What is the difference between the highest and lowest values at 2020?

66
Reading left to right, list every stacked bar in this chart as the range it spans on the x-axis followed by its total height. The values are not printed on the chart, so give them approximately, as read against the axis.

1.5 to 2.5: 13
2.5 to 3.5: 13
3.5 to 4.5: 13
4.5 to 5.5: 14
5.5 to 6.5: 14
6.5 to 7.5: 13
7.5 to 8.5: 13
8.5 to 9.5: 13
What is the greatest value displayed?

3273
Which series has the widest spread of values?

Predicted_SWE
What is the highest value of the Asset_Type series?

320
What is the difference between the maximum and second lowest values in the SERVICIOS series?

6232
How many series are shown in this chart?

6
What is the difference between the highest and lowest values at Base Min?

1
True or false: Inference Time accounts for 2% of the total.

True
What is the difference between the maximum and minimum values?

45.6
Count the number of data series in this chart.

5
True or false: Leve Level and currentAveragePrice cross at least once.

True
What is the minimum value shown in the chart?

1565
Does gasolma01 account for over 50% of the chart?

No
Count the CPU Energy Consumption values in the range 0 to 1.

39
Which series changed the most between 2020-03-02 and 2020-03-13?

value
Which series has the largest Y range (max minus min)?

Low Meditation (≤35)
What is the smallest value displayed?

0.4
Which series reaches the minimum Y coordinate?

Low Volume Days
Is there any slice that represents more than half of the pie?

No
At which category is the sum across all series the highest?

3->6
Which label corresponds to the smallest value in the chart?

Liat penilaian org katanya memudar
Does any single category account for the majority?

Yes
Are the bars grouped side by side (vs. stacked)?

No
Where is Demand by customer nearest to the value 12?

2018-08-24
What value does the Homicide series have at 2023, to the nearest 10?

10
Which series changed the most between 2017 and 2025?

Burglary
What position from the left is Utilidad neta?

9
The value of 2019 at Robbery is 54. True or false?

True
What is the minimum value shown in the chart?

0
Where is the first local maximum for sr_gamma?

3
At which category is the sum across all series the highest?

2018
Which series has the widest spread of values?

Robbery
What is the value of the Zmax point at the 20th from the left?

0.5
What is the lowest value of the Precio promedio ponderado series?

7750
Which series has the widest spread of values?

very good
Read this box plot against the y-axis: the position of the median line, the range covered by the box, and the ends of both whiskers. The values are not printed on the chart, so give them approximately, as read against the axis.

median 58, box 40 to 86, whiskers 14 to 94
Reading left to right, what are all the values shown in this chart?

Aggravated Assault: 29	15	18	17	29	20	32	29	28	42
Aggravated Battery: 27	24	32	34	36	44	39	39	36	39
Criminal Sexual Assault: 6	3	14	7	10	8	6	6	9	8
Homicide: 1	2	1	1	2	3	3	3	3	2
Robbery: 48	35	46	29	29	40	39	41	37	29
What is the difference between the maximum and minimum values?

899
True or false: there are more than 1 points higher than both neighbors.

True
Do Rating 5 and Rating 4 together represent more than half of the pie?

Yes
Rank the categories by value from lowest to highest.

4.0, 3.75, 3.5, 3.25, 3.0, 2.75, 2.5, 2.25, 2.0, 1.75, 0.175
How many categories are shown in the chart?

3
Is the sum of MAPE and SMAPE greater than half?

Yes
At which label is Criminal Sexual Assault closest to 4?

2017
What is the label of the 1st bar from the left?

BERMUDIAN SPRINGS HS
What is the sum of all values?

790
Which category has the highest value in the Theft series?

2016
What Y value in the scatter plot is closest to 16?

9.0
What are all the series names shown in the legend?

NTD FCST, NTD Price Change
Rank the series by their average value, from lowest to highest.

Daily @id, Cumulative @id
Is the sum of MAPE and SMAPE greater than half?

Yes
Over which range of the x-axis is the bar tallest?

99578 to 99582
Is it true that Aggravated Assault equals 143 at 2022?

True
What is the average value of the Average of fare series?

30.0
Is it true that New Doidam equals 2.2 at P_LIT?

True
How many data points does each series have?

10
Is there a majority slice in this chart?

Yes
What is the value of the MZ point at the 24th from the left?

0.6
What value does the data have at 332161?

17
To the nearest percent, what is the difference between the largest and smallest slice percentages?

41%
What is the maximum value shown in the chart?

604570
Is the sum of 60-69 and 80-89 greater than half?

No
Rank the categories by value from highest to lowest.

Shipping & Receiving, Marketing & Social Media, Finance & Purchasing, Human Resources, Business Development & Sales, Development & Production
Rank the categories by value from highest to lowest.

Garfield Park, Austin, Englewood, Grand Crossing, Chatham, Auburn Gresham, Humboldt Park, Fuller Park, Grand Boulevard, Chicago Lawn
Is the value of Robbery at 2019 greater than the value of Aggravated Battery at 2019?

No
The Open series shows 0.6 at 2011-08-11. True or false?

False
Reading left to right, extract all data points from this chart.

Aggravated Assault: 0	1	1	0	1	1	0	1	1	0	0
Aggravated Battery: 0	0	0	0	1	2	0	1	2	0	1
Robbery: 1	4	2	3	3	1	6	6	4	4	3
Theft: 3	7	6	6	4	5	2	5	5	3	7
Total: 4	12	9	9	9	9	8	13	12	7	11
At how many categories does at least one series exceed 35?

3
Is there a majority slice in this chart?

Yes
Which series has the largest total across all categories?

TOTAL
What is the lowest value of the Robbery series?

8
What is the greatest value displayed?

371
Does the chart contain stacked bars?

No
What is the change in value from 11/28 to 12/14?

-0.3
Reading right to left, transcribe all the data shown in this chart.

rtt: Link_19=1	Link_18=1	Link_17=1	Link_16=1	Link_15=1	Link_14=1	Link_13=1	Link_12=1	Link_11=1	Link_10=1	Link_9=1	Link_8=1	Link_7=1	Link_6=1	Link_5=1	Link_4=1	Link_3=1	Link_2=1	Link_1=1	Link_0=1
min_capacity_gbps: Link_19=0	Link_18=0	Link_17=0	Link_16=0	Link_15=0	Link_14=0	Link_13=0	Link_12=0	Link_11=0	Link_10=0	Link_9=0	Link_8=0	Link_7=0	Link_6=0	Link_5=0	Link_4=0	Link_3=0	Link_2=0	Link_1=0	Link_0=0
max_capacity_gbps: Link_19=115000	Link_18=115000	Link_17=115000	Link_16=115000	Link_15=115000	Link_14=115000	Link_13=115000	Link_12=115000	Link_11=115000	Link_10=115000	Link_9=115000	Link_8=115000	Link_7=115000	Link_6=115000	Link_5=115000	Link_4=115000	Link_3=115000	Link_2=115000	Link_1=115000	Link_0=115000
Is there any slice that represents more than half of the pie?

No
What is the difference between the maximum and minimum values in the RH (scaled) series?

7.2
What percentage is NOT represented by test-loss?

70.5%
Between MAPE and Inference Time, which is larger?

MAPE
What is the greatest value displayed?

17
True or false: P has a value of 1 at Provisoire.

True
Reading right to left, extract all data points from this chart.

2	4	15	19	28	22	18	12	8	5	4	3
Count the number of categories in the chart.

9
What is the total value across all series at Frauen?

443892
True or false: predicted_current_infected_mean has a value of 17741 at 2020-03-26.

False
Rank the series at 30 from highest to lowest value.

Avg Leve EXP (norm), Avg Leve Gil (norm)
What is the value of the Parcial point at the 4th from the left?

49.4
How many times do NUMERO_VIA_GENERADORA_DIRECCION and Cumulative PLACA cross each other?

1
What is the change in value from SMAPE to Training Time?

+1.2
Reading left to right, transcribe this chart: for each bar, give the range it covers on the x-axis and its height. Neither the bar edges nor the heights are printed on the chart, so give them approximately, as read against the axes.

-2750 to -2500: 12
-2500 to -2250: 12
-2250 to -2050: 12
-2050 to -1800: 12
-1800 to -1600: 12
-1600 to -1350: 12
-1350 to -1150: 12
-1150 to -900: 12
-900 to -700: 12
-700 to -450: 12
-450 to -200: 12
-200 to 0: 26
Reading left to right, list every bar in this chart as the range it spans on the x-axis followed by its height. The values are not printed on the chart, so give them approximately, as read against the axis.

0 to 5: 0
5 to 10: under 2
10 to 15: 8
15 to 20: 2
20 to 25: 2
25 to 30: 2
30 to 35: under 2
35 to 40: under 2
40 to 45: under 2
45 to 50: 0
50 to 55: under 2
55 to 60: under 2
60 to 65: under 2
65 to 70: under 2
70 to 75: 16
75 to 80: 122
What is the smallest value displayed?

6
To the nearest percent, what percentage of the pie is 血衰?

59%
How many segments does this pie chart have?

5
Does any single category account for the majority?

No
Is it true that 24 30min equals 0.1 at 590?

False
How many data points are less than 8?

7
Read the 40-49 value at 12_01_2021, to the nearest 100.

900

● **INSTRUCTIONS FOR THE TASK**:
Return the lines of the data above word for word, from the first line through the line that contains "What is the highest".

● **THE ANSWER**:
What is the difference between the highest and lowest values at 2020?

66
Reading left to right, list every stacked bar in this chart as the range it spans on the x-axis followed by its total height. The values are not printed on the chart, so give them approximately, as read against the axis.

1.5 to 2.5: 13
2.5 to 3.5: 13
3.5 to 4.5: 13
4.5 to 5.5: 14
5.5 to 6.5: 14
6.5 to 7.5: 13
7.5 to 8.5: 13
8.5 to 9.5: 13
What is the greatest value displayed?

3273
Which series has the widest spread of values?

Predicted_SWE
What is the highest value of the Asset_Type series?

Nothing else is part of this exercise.